En matière de lutte contre le changement climatique, un budget supplémentaire de 12 millions EUR vient d’être décidé, pour aider les pays partenaires de la coopération au développement belge à respecter leurs engagements de l’Accord de Paris. Cette décision fait partie d’un ensemble de décision visant à augmenter de manière significative le financement international de la lutte contre le changement climatique.

Dans le cadre de la pandémie de COVID-19, la Belgique s’est engagée à faire don de 4 millions de doses à COVAX d’ici la fin de l’année et a contribué à hauteur de 4 millions EUR au mécanisme. COVAX, qui est codirigé par l’OMS, vise à donner un accès aux vaccins à tous les pays, en ce y compris les plus pauvres. En 2020, la Belgique a d’ailleurs mobilisé un montant de 25 millions EUR pour faire face à la propagation du virus dans les crises humanitaires. Ce montant est venu s’ajouter au budget humanitaire belge de 170 millions (2020).

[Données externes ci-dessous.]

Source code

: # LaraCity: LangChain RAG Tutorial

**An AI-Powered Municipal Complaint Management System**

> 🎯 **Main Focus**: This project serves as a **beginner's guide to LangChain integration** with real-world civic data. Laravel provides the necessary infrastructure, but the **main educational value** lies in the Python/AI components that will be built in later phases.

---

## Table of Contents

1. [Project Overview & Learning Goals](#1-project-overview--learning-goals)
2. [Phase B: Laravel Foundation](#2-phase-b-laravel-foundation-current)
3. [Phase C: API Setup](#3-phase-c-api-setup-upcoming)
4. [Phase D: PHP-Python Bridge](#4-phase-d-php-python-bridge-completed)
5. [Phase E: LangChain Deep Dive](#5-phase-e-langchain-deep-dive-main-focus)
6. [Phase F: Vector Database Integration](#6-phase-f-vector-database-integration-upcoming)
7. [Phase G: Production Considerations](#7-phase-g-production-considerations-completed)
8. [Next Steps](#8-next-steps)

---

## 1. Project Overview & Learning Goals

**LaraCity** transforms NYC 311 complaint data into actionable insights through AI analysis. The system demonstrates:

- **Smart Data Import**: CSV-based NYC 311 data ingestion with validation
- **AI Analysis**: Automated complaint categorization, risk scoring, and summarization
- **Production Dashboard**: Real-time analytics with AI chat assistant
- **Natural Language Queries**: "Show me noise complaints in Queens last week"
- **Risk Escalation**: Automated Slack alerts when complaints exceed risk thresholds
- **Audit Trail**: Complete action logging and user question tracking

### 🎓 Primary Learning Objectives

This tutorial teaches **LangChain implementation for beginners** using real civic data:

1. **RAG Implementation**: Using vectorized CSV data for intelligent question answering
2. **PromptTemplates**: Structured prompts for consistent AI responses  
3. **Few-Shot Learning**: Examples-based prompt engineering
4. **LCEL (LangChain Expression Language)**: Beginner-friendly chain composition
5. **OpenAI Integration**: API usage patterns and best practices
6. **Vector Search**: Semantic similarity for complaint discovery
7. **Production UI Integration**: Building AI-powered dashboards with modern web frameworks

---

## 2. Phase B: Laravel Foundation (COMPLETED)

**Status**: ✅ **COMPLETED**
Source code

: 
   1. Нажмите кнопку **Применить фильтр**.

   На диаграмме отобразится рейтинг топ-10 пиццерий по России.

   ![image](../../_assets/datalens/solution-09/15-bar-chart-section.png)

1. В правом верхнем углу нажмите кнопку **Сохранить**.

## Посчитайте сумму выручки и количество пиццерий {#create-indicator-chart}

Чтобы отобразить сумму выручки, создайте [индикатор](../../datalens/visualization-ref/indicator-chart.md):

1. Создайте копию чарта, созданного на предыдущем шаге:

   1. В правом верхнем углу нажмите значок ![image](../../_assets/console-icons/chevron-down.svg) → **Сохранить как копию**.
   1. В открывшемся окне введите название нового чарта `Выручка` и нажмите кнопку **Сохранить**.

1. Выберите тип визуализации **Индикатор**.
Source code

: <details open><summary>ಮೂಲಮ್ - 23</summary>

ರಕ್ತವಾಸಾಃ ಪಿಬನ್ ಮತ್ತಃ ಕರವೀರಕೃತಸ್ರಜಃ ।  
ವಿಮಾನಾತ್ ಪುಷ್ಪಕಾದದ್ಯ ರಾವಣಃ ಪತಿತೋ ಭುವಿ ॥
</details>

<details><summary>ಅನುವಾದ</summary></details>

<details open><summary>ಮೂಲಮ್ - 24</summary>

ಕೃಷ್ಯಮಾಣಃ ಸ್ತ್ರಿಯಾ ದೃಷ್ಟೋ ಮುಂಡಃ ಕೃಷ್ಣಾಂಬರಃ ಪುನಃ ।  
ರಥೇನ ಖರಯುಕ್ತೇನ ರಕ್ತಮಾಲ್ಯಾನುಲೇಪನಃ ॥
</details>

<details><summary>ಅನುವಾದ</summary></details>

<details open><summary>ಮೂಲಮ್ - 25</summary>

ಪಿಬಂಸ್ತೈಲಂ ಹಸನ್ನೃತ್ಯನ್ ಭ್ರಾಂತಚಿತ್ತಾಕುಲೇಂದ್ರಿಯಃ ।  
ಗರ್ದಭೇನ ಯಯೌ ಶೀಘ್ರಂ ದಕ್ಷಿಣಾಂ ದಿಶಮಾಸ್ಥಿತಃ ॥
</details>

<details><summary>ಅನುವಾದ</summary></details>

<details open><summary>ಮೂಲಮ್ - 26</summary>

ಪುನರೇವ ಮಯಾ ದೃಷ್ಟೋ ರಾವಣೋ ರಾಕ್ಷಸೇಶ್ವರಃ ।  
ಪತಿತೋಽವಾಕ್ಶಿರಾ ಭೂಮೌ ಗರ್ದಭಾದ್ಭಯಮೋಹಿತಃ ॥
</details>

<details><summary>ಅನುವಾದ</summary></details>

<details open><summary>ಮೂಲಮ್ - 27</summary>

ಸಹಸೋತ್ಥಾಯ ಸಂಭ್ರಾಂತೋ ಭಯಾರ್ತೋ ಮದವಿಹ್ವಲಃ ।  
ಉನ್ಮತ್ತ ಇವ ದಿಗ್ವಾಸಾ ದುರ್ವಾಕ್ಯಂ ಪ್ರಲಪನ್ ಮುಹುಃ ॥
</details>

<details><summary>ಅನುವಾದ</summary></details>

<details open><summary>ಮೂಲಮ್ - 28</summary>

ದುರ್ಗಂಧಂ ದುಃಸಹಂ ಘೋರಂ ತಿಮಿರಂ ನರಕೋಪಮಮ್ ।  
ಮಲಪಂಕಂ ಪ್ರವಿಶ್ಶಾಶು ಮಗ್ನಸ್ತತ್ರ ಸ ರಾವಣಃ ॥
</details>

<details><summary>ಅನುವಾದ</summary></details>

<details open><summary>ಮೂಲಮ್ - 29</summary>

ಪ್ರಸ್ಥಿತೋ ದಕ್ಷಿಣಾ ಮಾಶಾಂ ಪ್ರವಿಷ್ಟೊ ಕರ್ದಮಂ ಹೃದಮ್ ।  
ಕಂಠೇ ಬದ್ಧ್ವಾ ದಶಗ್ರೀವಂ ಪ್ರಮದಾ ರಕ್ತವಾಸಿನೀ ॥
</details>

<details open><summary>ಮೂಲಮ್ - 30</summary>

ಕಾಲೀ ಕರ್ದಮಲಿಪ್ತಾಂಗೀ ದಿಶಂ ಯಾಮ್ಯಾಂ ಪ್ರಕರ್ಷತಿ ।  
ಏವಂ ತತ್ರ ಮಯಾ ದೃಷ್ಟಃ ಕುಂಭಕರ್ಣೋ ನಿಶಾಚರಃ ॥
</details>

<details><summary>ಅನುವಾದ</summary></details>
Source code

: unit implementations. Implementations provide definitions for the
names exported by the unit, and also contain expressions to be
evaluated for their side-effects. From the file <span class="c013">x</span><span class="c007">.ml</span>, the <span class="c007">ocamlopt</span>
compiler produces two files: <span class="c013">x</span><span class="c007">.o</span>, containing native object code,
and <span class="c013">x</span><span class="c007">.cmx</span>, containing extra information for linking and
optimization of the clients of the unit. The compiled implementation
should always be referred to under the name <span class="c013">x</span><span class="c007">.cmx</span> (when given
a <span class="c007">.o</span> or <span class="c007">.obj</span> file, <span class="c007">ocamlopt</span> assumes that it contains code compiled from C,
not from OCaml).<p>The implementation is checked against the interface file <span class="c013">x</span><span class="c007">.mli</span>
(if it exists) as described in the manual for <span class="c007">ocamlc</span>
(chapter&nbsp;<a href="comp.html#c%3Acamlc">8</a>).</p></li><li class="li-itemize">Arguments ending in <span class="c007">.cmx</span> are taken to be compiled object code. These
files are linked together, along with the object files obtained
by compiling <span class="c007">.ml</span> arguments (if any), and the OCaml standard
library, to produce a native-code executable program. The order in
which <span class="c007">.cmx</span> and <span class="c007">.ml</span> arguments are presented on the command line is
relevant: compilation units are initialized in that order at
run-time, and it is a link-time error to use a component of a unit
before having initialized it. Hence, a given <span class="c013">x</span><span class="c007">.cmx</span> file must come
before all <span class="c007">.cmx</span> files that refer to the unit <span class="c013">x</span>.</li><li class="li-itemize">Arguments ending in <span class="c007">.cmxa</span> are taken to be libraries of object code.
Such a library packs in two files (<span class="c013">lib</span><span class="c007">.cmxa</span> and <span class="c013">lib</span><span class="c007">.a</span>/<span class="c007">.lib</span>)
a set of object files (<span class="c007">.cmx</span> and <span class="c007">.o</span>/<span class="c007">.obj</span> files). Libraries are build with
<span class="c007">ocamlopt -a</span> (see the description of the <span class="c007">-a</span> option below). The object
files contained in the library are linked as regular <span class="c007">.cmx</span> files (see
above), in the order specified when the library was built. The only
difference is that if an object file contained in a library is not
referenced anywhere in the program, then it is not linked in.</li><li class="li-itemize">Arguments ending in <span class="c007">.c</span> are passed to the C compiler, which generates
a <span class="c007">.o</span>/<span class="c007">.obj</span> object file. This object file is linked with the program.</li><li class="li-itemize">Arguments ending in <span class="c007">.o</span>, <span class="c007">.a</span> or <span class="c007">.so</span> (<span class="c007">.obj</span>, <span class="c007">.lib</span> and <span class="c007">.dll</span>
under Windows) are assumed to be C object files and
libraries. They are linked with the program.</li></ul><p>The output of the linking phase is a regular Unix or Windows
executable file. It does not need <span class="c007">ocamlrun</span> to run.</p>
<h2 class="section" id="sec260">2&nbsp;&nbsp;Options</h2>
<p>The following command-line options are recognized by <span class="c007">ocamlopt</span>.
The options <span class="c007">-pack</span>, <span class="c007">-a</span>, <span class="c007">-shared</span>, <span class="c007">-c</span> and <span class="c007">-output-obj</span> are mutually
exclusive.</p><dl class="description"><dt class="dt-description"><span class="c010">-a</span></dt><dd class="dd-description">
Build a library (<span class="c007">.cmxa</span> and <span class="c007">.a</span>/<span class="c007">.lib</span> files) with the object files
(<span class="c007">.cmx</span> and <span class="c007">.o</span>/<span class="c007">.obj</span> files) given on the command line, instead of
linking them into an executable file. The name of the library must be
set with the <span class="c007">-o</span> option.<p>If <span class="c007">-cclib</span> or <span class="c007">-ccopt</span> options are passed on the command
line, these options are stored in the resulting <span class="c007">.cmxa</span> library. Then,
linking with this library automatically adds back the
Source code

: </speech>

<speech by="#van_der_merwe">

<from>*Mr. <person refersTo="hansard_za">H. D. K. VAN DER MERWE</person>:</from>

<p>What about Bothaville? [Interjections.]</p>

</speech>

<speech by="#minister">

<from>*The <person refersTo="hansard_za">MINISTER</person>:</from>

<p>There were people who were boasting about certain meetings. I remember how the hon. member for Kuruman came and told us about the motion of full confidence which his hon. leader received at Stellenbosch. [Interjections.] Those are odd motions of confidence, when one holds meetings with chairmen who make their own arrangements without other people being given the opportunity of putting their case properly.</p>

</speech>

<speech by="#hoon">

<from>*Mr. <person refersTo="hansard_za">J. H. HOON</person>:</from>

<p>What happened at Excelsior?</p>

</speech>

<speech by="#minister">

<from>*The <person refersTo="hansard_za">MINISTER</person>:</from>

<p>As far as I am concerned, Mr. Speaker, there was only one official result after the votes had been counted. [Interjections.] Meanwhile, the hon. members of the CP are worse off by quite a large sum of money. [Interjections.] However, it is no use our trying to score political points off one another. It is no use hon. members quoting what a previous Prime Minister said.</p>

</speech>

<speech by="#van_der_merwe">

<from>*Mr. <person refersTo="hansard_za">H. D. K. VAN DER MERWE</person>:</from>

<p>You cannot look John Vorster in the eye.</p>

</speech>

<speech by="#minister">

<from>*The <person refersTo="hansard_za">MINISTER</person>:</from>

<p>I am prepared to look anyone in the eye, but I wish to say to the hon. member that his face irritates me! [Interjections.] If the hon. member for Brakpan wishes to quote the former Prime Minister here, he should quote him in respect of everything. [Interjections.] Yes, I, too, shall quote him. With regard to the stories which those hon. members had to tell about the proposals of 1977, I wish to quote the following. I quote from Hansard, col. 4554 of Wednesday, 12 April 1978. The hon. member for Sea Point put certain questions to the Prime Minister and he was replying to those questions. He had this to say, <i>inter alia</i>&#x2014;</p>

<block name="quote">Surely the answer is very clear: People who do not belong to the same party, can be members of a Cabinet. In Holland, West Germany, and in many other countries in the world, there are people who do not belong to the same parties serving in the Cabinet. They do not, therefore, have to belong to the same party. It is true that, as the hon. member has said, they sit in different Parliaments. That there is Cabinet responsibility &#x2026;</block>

En tant que membre fondateur des Nations Unies, la Belgique œuvre pour la dignité humaine, la liberté, la démocratie, l'égalité et le respect de l'État de droit et des droits humains. Les questions prioritaires pour notre pays en matière de droits humains sont la lutte contre l'impunité, l'abolition de la peine de mort, les droits des femmes, les droits des enfants et la liberté d'expression. Notre pays a ratifié les principaux traités relatifs aux droits de l'homme et se porte à nouveau candidat au Conseil des droits de l'homme des Nations Unies pour la période 2023-2025.

La Belgique soutient également les activités du Haut Commissariat aux droits de l'homme (HCDH), dont l'indépendance et l'impartialité doivent être garanties afin de promouvoir et de protéger les droits humains. Dans le cadre de la lutte contre l’impunité, la Belgique appuie aussi le travail des tribunaux pénaux internationaux et de courts mises en place avec l’appui de l’ONU, comme la Cour pénale spéciale en Centrafrique, grâce à l’envoi de personnel spécialisé. Notre pays a également assuré le rôle de point-focal pour la CPI durant son récent mandat au Conseil de sécurité.